→ Your objective: Let the line containing "Policy T6.1 – Residential Parking" serve as the first line of the answer and the final line of the entries as its last, with every line between copied exactly.

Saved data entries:
────────────────────

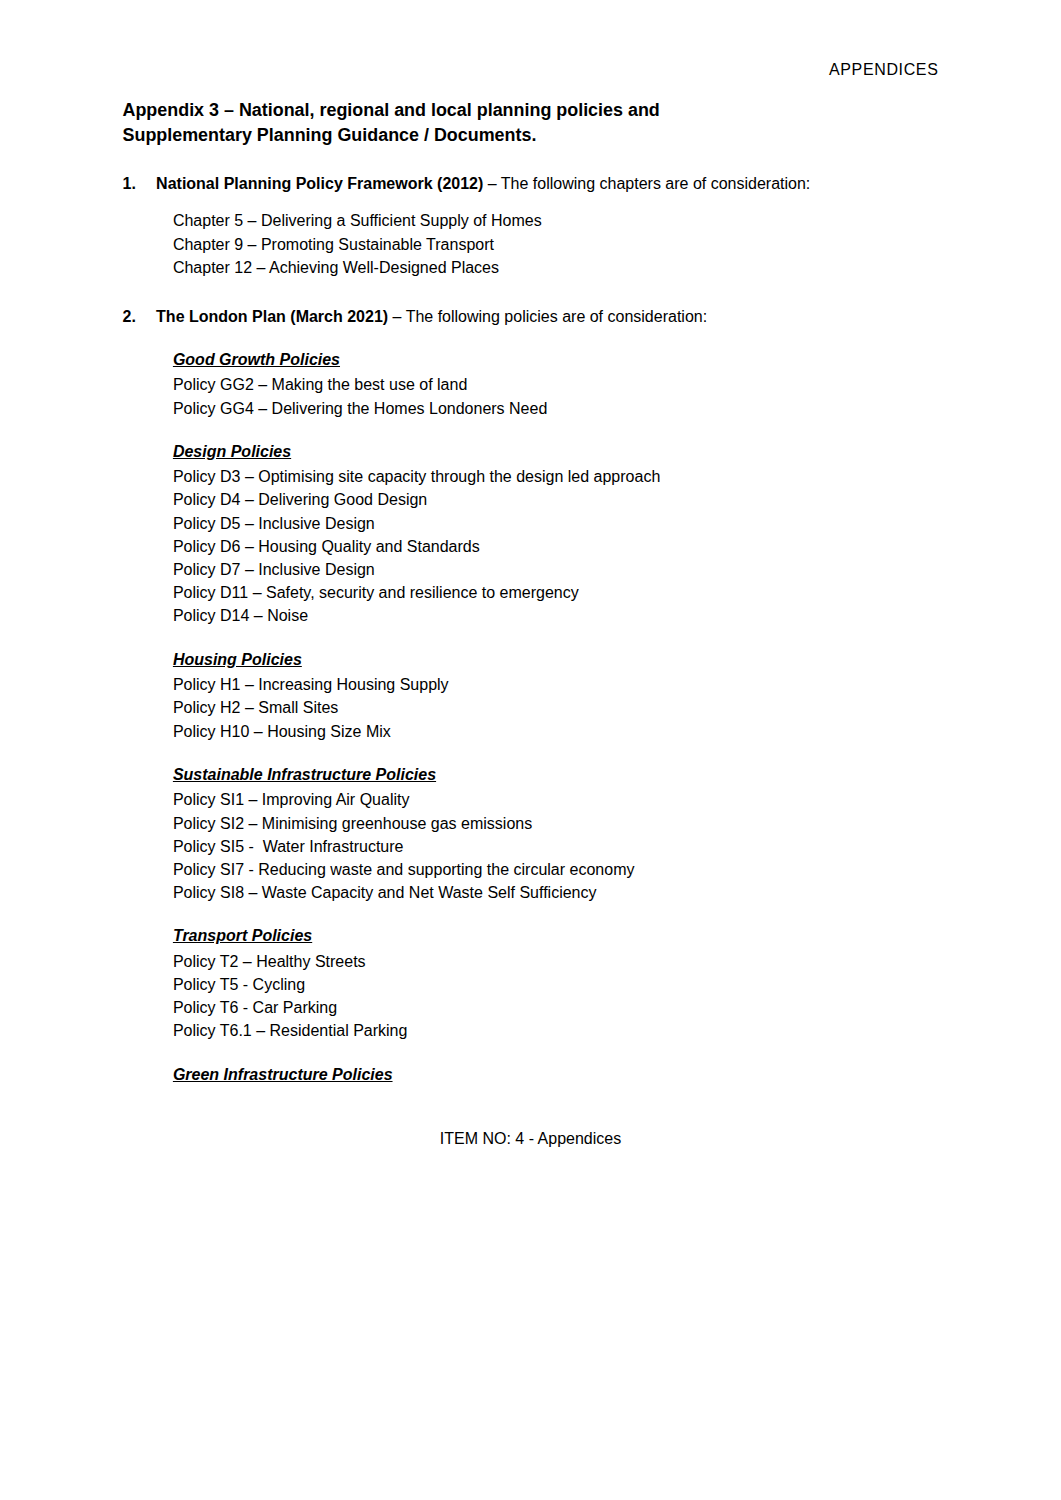APPENDICES
Appendix 3 – National, regional and local planning policies and
Supplementary Planning Guidance / Documents.
National Planning Policy Framework (2012) – The following chapters are of consideration:
Chapter 5 – Delivering a Sufficient Supply of Homes
Chapter 9 – Promoting Sustainable Transport
Chapter 12 – Achieving Well-Designed Places
The London Plan (March 2021) – The following policies are of consideration:
Good Growth Policies
Policy GG2 – Making the best use of land
Policy GG4 – Delivering the Homes Londoners Need
Design Policies
Policy D3 – Optimising site capacity through the design led approach
Policy D4 – Delivering Good Design
Policy D5 – Inclusive Design
Policy D6 – Housing Quality and Standards
Policy D7 – Inclusive Design
Policy D11 – Safety, security and resilience to emergency
Policy D14 – Noise
Housing Policies
Policy H1 – Increasing Housing Supply
Policy H2 – Small Sites
Policy H10 – Housing Size Mix
Sustainable Infrastructure Policies
Policy SI1 – Improving Air Quality
Policy SI2 – Minimising greenhouse gas emissions
Policy SI5 - Water Infrastructure
Policy SI7 - Reducing waste and supporting the circular economy
Policy SI8 – Waste Capacity and Net Waste Self Sufficiency
Transport Policies
Policy T2 – Healthy Streets
Policy T5 - Cycling
Policy T6 - Car Parking
Policy T6.1 – Residential Parking
Green Infrastructure Policies
ITEM NO: 4 - Appendices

────────────────────

→ Response below:
Policy T6.1 – Residential Parking
Green Infrastructure Policies
ITEM NO: 4 - Appendices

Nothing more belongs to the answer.